On 14 February HMRC outlined new rules to take effect from 1 April, requiring potential suppliers to self-certify their recent tax compliance history. Danny Alexander, chief secretary to the Treasury, told the Liberal Democrats conference last September that taxpayers’ money ‘should not be funding tax dodgers’.

The rules do not appear to be designed to catch aggressive tax planning by multinationals, which has prompted calls for an overhaul of the international tax system. The OECD will present an action plan to the G20 in the summer to tackle ‘[tax] base erosion and profit shifting’.

HMRC invited comments on its discussion document by 28 February. ‘The time allowed for consultation is far too short – two weeks is not long enough and it should be extended for at least a further month,’ the Faculty said after meeting HMRC, jointly with other professional bodies and business representatives, to put forward ‘key comments and concerns’.

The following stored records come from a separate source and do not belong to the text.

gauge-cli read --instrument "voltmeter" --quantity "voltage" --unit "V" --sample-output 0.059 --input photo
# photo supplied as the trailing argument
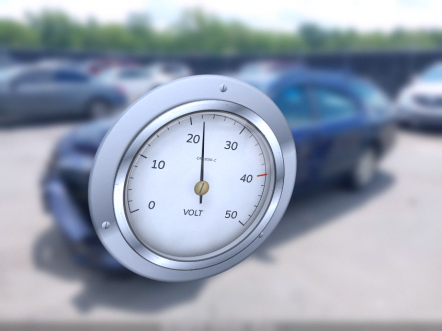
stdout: 22
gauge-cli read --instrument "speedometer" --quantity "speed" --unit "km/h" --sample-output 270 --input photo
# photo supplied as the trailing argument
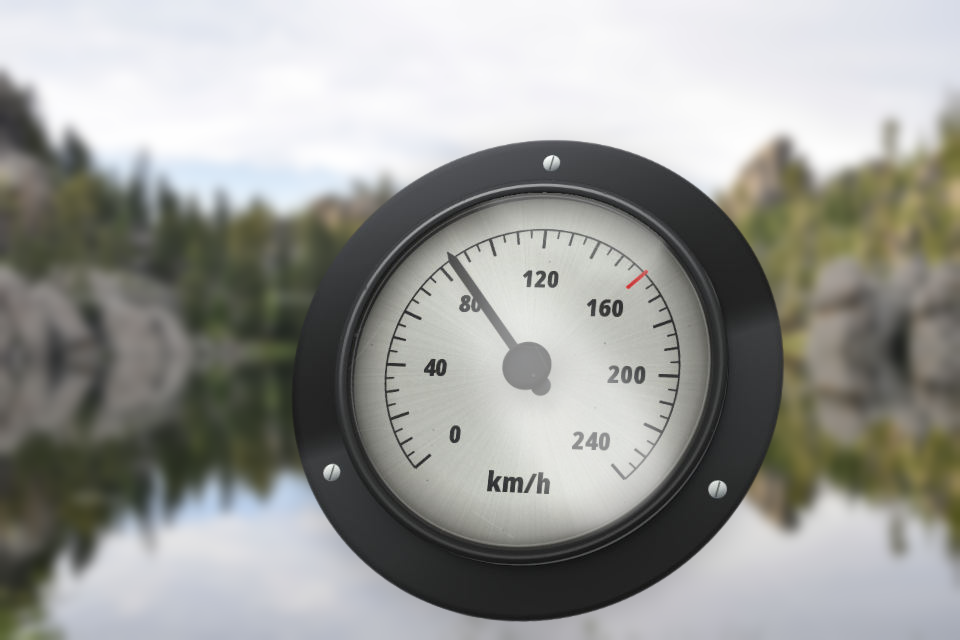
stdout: 85
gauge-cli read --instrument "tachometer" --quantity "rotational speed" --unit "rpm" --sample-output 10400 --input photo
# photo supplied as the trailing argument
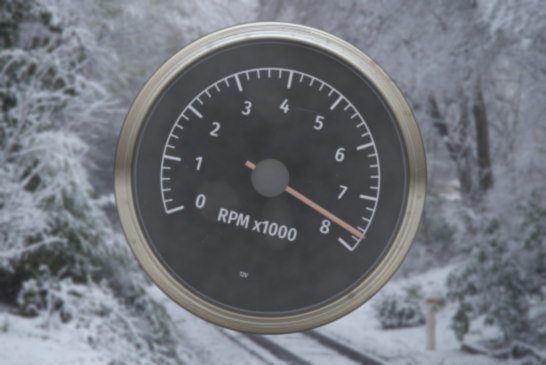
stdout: 7700
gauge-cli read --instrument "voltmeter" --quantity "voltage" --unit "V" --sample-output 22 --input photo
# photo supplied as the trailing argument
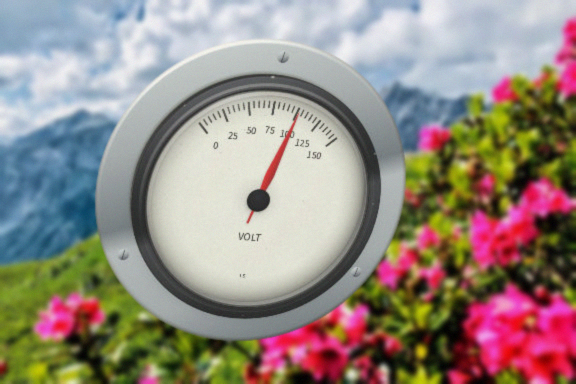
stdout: 100
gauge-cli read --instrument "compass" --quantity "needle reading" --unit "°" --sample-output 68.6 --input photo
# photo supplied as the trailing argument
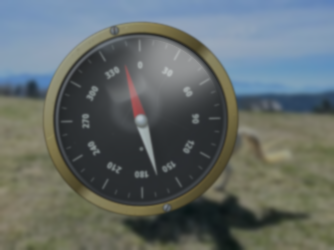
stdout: 345
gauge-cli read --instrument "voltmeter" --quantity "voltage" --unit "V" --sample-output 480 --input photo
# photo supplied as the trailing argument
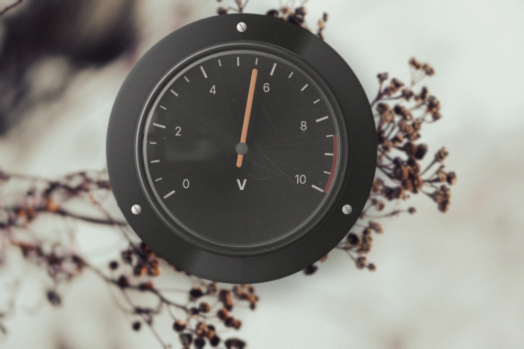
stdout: 5.5
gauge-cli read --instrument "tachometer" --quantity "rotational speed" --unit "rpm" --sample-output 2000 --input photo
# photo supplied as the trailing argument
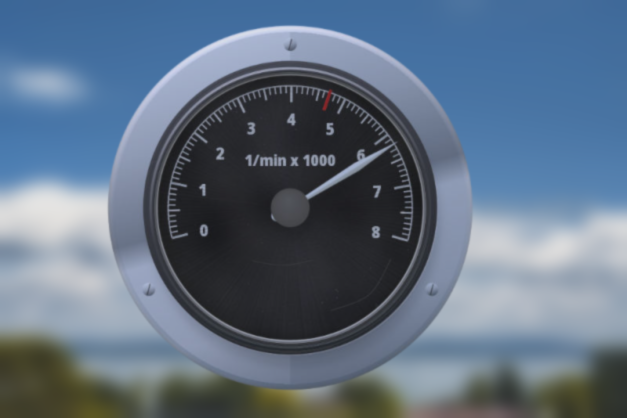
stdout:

The proposals have not been properly thought through are disproportionate, the Faculty said, stressing that ‘we support the government’s aim to reduce tax avoidance’. It called for the start date to be deferred to 1 October 2013, and for ‘occasions of non-compliance’ more than six years prior to a declaration – rather than the proposed ten years – to be ignored.

The Faculty argued that the rules should not apply retrospectively to actions before the start date. ‘We do not think it would be right even to apply the proposals to actions after 25 September 2012, the date of [Alexander’s] announcement, because the proposals in the discussion document go much wider than the statement that was made at that time,’ it said.

‘We think the primary aim of the new regime should be to reinforce and influence future behaviour rather than try and apply it to past actions. Attitudes to tax avoidance have changed considerably since then and we question whether it is right to judge the past actions of businesses by reference to the standards that would be expected of them today. We appreciate that ministers wish to reinforce a culture change but it is equally important that businesses are not now punished for past actions which might have been viewed in a different light at the time.’

The proposals could ‘perversely’ provide a competitive advantage to overseas suppliers over UK suppliers, the Faculty suggested, especially where the overseas tax regime’s rules are more relaxed. ‘This would be a totally counterproductive policy outcome.’

The Faculty’s comments echo concerns expressed by heads of tax at the big four accountancy firms, as Tax Journal reported on 15 February. Matthew Hodkin, a tax partner at lawyers Norton Rose, noted last week the government ‘could not continue to be put in a position where large corporations were seen to be getting away with tax avoidance and yet continuing to win large government contracts’.

Writing in last week’s issue of Tax Journal, Hodkin said it was ironic that the rules outlined by HMRC would not catch ‘the transfer pricing arrangements of various US-headquartered groups operating in the UK’ which have the subject of recent scrutiny.